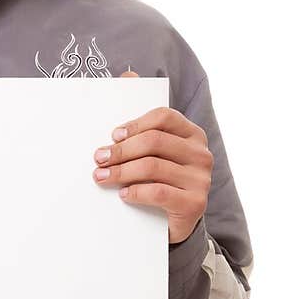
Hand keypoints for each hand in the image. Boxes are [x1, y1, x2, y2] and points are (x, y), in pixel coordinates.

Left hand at [91, 69, 212, 245]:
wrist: (174, 223)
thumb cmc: (158, 180)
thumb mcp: (151, 151)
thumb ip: (141, 119)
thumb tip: (128, 75)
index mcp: (191, 134)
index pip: (164, 117)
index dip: (135, 123)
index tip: (112, 135)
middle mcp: (201, 154)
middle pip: (154, 141)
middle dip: (120, 150)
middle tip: (97, 159)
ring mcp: (201, 179)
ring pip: (152, 167)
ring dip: (120, 172)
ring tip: (101, 177)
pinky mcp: (195, 203)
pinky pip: (158, 192)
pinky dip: (135, 192)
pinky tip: (123, 194)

## WORK REQUEST
Images should not appear in the copy; retype the listing above exactly.

## REPLY
Hand keypoints for each hand in the image. Boxes are [x1, y1, x2, y2] and points are (x, y), in pixel coordinates.

Left hand at [91, 69, 212, 245]:
wrist: (174, 223)
thumb cmc: (158, 180)
thumb mcp: (151, 151)
thumb ip: (141, 119)
thumb tip: (128, 75)
index mcp: (191, 134)
index pip: (164, 117)
index dip: (135, 123)
index tip: (112, 135)
middle mcp: (201, 154)
middle pip: (154, 141)
middle dip: (120, 150)
middle tip: (97, 159)
ring mcp: (201, 179)
ring pip: (152, 167)
ring dip: (120, 172)
ring tip: (101, 177)
pinky mcp: (195, 203)
pinky pip: (158, 192)
pinky dip: (135, 192)
pinky tip: (123, 194)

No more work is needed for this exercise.